The tablets of antacid contain CaCO₃ that reacts with HCl according to the following equation:

CaCO₃ + 2HCl $\rightarrow$ CaCl₂ + H₂O + CO₂$\uparrow$ .

When an excess of HCl is added, back titration is needed to get the number of the moles of HCl reacted with antacid. This back titration is performed using NaOH:

NaOH + HCl $\rightarrow$ NaCl + H₂O.

As one can see, the excess moles of HCl equals the number of the moles of NaOH used to reach the end-point:

$n(HCl, excess) = n(NaOH)$

$n(HCl, excess) =cV = 0.106\cdot0.01475$

$n(HCl, excess) = 0.0015635$ mol.

Then, the number of the moles that reacted with antacid is the number of the moles of HCl added to antacid minus the excess:

$n(HCl) = n(tot)-n(HCl,excess)$

$n(HCl) = cV - 0.0015635$

$n(HCl) = 0.125\cdot0.050 - 0.0015635 = 0.0046865$ mol.

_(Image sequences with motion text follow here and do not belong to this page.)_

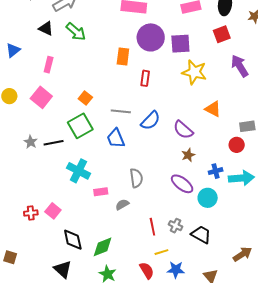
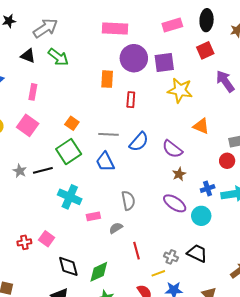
gray cross: (175, 226) -> (171, 257), moved
red line: (152, 227) -> (137, 251), moved

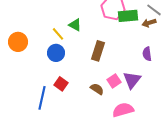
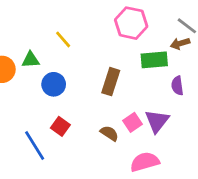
green rectangle: (128, 16) -> (154, 60), moved
green triangle: (75, 25) -> (31, 60), moved, turned -32
yellow line: (58, 34) -> (63, 39), moved
blue line: (42, 98) -> (35, 145), turned -45

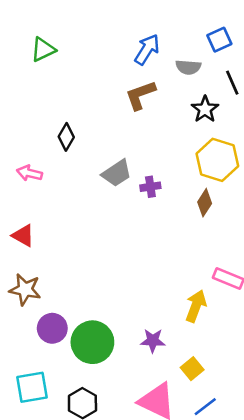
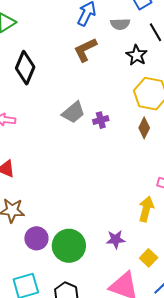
black diamond: (66, 137) -> (25, 68), moved, size x1.5

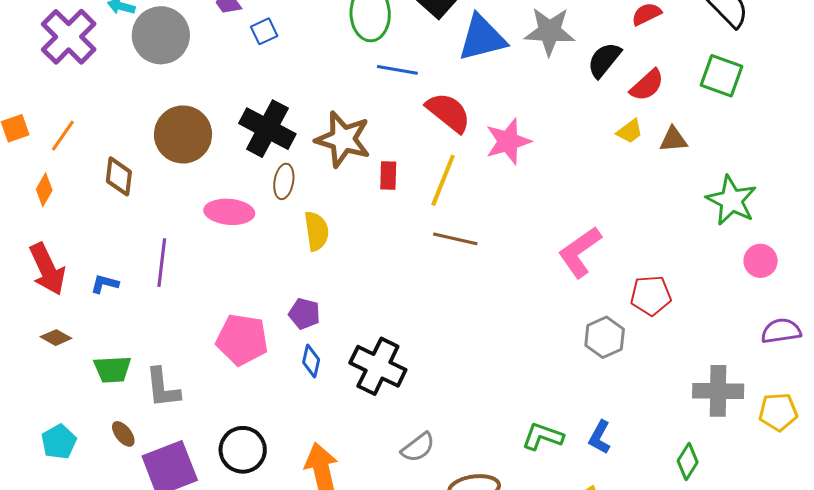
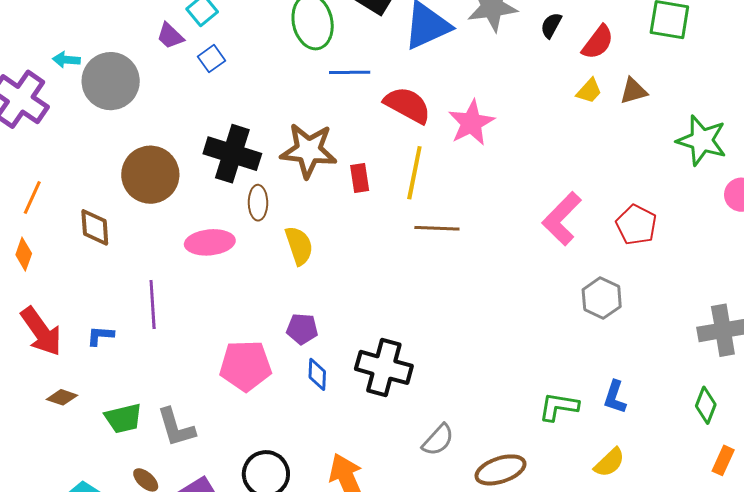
black semicircle: (604, 60) -> (551, 25), size x0.7
red pentagon: (651, 296) -> (636, 225), moved, turned -30

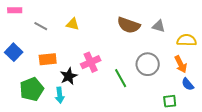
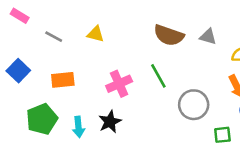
pink rectangle: (15, 10) -> (20, 16), turned 32
gray circle: (148, 64) -> (194, 105), moved
black star: (69, 76) -> (110, 122), moved
green line: (121, 78) -> (158, 76), moved

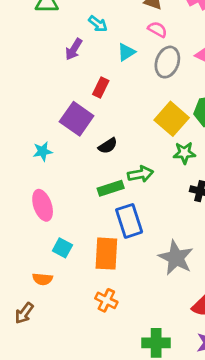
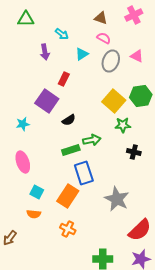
purple arrow: (74, 49) -> (45, 52), turned -42
orange rectangle: (106, 254) -> (68, 196), turned 30
orange semicircle: (43, 279) -> (34, 214), moved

Using the stoichiometry of the reaction of HCl with CaCO₃, we deduce that the number of the moles of CaCO₃ reacted is two times less than that of HCl:

$n(CaCO_3) = \frac{n(HCl)}{2} = \frac{0.0046865}{2} = 0.002343$ mol, or 4.69 mmol of active ingredient per gram of the sample.

Therefore, the mass of CaCO₃ (its molar mass is 100.09 g/mol) contained in the tablet is:

$m = nM = 0.002343\cdot100.09 = 0.2345$ g, or 235 mg of CaCO₃ per the sample.

Therefore, the mass percent of CaCO3 in antacide sample is:

$\omega = \frac{0.2345}{0.500}\cdot100\% = 46.9\%$ , or 469 mg of active ingredient per gram of the sample.